Dreamnight and some Egg-tastic News!
June 9, 2010 § Leave a comment
A Zoo Dream Come True!
This has been a busy week at the zoo but the highlight was definitely Friday 4th June when Edinburgh Zoo opened its doors to over 1500 bereaved, long-term, terminally ill and special needs children and their carers to give them VIP access to the zoo! The evening is called Dreamnight, a free event that takes place on the first Friday of June in over 500 zoos all over the world. The idea originated in Holland in 1996 starting with just one zoo opening its doors to seriously ill children from a local hospital, from then on the night grew and grew with over 500 zoos worldwide now taking part.
Staff and volunteers at the zoo work the evening on a purely voluntary basis and put on lots of extra activities for the children to get involved in. There were animal encounters, talks, opportunities to see the animals being fed, experts on hand to answer any questions, a bouncy castle, face-painting, even an evening penguin parade as well as many other activities put on especially to give the children a unique VIP zoo experience.
Darren McGarry, Animal Collections Manager at Edinburgh Zoo, said,
“This was a very special night for all those involved. What we try to do is to create a night to remember so that the children can forget their problems and just be kids for the night. For staff it is a chance to give their time to help these kids in a small way and for most, the highlight of the night is seeing so many smiling faces. A big thank you goes to everyone, including our many suppliers and supporters, for helping us to make this a night to remember.”

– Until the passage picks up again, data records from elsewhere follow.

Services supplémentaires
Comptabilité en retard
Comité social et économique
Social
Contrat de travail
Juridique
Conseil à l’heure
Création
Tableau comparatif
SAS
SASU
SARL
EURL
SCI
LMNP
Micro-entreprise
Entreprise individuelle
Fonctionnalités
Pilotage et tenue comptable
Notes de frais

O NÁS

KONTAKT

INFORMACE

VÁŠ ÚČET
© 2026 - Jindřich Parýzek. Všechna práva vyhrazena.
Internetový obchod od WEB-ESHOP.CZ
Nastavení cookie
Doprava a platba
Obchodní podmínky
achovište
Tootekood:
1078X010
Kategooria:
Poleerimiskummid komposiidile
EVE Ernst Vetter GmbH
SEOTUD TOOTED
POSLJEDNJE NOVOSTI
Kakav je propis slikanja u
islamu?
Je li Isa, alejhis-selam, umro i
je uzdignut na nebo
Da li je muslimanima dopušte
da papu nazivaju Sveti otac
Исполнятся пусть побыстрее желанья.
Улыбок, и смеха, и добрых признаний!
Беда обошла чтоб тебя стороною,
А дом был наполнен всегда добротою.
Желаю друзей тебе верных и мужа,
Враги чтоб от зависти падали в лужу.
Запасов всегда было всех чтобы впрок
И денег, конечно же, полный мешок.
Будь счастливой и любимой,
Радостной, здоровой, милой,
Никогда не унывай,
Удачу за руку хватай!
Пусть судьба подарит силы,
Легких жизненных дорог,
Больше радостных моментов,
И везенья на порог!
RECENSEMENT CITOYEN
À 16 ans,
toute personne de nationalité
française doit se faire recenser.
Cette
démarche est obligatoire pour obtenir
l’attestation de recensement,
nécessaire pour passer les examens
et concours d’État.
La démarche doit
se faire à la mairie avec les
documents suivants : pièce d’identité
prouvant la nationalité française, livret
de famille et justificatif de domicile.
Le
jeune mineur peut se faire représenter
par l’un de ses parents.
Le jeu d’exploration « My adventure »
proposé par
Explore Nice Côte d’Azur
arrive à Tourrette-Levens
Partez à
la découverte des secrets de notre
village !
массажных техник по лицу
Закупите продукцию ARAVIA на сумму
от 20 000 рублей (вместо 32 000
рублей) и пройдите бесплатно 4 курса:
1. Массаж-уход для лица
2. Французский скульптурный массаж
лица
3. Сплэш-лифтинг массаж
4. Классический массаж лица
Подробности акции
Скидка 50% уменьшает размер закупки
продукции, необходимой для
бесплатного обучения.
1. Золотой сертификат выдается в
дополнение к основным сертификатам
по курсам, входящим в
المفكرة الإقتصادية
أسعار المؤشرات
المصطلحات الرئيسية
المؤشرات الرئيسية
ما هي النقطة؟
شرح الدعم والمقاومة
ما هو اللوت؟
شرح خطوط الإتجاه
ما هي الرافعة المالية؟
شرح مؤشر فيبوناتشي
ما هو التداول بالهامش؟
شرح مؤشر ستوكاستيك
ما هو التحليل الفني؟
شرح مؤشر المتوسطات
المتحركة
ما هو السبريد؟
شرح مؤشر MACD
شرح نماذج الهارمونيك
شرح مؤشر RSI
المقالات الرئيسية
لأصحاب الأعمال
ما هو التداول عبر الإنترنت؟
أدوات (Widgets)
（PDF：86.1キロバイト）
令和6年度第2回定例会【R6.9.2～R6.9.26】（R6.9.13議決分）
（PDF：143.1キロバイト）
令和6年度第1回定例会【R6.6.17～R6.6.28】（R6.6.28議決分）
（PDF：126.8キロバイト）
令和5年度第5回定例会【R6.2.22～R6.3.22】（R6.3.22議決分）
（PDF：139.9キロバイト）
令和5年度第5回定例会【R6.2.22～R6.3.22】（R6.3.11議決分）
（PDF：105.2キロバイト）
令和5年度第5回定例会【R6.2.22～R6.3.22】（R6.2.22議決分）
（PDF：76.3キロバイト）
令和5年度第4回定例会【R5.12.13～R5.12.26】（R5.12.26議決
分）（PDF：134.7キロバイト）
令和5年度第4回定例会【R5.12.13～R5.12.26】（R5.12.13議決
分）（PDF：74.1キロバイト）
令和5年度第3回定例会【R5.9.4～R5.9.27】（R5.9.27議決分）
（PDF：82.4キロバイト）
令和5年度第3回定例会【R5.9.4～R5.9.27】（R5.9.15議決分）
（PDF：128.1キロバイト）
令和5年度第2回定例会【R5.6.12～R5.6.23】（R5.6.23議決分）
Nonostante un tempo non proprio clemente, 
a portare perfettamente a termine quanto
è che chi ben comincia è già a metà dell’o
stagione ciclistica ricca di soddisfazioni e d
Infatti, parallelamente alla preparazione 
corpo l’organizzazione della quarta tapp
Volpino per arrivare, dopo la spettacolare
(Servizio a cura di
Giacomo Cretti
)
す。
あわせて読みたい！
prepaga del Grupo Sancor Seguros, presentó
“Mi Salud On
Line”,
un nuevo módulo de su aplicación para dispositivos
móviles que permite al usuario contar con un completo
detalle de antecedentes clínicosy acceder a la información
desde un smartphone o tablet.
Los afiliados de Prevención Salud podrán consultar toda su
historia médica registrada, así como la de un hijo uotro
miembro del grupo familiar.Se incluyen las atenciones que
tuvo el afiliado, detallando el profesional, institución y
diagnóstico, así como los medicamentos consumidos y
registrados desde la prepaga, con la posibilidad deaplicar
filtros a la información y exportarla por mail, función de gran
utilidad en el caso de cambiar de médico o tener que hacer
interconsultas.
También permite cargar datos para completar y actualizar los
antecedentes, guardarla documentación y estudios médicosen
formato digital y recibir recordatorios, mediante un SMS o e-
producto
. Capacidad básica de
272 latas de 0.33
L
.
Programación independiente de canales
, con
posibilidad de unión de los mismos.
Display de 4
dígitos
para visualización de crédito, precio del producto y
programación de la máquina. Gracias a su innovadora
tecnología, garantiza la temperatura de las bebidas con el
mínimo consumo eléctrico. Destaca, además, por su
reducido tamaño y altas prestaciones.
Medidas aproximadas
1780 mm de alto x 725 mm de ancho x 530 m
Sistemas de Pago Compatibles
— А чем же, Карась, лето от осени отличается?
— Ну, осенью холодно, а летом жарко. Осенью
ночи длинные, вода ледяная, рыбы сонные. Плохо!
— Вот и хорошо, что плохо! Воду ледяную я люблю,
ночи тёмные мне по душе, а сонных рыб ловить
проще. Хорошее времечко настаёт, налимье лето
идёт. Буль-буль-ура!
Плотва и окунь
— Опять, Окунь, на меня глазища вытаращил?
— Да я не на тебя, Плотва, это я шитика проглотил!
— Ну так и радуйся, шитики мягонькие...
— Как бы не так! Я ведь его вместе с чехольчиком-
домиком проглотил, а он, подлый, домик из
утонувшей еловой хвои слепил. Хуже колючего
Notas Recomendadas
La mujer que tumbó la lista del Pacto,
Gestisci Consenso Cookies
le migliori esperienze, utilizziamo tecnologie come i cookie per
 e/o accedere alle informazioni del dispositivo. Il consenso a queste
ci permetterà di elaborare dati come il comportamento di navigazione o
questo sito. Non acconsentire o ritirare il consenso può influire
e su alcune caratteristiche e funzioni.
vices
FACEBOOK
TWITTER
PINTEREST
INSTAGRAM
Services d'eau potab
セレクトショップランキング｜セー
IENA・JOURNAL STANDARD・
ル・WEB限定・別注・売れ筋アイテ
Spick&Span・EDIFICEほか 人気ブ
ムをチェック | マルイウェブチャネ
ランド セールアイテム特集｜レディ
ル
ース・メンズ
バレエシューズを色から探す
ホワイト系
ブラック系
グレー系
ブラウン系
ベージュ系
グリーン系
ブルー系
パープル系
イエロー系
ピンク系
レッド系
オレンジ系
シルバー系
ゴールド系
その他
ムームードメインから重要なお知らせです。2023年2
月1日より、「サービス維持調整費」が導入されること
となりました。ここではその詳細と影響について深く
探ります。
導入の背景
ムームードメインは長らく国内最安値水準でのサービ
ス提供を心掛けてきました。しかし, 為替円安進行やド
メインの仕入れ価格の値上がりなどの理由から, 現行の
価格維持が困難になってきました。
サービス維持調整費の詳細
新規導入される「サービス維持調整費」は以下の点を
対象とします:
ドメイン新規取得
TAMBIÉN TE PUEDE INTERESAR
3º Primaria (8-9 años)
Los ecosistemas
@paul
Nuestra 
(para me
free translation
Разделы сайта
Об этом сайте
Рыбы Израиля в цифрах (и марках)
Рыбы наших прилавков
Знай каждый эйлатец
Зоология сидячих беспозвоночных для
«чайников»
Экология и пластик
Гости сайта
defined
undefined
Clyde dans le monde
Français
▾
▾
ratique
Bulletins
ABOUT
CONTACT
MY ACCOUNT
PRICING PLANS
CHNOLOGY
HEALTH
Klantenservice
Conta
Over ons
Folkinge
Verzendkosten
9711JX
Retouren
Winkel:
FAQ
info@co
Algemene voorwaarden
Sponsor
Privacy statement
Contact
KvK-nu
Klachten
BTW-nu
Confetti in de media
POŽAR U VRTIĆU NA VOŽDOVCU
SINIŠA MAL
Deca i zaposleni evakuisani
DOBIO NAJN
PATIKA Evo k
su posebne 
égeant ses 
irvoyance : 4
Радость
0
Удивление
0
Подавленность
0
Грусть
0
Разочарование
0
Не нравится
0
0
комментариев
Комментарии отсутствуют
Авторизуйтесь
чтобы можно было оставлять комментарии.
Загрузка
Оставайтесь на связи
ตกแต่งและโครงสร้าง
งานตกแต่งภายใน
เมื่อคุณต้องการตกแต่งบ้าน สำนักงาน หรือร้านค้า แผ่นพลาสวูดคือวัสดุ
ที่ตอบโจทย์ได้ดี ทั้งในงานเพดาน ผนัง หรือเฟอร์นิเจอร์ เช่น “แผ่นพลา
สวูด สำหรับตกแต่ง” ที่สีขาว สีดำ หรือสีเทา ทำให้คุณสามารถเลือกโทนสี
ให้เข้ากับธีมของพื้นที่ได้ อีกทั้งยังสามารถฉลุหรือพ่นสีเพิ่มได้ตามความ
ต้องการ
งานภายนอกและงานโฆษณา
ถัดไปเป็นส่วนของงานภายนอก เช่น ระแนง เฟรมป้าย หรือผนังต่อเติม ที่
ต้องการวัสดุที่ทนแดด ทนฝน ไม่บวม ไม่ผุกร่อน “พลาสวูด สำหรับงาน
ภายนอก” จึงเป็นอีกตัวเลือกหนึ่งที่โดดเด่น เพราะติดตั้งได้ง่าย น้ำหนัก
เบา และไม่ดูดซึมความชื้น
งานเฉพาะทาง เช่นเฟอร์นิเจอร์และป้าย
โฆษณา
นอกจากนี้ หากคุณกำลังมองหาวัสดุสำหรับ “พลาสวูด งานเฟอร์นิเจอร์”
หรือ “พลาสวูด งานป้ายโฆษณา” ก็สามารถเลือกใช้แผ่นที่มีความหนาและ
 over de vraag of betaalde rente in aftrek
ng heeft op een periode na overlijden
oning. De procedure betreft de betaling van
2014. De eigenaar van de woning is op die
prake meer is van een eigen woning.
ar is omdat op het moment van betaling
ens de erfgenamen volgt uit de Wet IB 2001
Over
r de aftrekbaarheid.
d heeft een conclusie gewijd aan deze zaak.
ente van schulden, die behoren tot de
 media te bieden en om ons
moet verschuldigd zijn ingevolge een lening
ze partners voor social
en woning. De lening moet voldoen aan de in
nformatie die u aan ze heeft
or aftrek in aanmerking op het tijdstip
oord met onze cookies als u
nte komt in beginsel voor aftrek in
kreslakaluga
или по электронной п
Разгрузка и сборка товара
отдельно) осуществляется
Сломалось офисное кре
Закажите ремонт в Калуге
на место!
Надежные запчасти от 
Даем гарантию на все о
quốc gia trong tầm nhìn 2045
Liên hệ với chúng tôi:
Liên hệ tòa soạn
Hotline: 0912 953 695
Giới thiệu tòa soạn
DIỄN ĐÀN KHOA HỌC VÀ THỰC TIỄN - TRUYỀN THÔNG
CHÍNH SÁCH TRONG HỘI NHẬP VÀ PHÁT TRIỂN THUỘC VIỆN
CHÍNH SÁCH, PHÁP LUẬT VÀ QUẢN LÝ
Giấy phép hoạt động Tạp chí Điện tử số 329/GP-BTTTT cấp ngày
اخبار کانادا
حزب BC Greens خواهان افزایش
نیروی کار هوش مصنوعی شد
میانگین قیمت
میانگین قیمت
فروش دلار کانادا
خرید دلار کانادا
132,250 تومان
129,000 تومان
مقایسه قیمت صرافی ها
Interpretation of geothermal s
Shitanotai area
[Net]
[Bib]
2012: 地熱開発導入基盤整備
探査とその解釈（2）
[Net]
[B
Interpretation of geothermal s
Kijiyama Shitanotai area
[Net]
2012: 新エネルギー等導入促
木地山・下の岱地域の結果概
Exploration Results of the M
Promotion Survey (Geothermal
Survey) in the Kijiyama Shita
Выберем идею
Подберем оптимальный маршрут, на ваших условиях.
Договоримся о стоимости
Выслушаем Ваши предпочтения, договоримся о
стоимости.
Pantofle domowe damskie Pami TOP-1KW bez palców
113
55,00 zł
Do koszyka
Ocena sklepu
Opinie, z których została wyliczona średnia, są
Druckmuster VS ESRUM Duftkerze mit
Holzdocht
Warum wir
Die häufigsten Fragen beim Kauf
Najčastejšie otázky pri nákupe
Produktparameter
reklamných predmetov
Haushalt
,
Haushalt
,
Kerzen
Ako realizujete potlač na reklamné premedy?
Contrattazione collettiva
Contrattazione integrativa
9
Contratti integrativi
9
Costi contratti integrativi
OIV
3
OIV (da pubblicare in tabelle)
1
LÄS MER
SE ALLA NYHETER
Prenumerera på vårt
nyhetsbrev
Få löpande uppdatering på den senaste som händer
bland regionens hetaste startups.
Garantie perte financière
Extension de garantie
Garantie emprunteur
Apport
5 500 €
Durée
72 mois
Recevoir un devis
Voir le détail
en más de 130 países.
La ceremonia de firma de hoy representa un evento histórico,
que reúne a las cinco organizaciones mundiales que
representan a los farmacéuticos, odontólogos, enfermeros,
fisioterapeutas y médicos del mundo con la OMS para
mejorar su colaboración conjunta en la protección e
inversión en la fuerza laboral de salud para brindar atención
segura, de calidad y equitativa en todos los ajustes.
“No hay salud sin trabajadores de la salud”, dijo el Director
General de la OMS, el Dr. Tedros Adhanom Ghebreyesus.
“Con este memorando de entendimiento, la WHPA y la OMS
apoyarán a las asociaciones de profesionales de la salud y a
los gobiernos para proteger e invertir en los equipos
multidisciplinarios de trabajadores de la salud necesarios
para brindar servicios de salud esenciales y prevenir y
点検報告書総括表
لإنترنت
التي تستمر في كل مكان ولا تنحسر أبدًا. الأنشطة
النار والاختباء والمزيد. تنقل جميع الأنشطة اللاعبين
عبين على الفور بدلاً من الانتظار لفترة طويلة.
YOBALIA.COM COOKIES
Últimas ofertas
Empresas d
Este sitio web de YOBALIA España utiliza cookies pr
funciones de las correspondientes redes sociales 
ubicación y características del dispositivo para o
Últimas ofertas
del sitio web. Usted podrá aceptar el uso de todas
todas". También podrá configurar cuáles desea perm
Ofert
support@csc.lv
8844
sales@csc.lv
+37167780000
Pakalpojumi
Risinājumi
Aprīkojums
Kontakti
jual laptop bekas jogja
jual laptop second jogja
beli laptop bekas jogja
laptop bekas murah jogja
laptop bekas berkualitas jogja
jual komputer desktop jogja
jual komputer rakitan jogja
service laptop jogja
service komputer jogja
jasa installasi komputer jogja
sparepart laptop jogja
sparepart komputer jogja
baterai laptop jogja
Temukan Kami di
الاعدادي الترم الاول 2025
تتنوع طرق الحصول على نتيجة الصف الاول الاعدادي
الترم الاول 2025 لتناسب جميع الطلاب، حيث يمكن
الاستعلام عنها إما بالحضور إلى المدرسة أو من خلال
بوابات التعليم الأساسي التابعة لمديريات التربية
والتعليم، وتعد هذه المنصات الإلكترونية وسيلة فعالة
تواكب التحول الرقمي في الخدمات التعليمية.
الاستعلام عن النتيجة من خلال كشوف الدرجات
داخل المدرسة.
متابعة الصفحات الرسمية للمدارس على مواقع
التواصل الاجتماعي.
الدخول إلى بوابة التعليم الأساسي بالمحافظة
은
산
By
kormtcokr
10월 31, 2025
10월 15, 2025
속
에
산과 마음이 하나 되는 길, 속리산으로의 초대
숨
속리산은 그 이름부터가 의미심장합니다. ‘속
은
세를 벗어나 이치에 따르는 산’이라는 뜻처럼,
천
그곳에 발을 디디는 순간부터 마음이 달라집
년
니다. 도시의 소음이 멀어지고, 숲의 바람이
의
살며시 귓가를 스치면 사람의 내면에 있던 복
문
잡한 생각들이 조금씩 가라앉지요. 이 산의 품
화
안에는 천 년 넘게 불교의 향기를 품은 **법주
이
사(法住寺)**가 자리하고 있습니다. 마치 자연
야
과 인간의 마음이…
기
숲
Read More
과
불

King Penguins have some Egg-citing News!
We may have been hearing plenty about the gentoo penguins and their chicks lately but there is also news on the King penguin front! After recently finishing their molt ready for the breeding season the first King penguin egg has now been laid!
King penguins do not have a nest on which to incubate their egg, instead they balance the egg on top of their feet and under their belly. King penguin parents take it in turns to incubate the egg, meaning that they have to pass the egg between themselves by rolling it on to the other penguin’s feet.
This most recent egg has been laid to the green-banded female and blue-banded male (males are banded on the right flipper and females on the left). Of course there is no guarantee that this egg will hatch out, the parents not only have to keep the egg from other jealous penguins who may try to steal it, resulting in the egg getting damaged but also negotiate passing the egg between themselves without damaging it which is not an easy task! Hopefully though this pair will have learnt from the breeding success of last year when our red-banded female and yellow-banded male proved to be fantastic parents and managed to successfully incubate their egg for the full 56 days and then care for the chick (Maclean as he is now known). Maclean was the first King penguin chick to be born at the zoo in 5 years as due to the difficulties in looking after their eggs king penguins can be notoriously difficult to breed!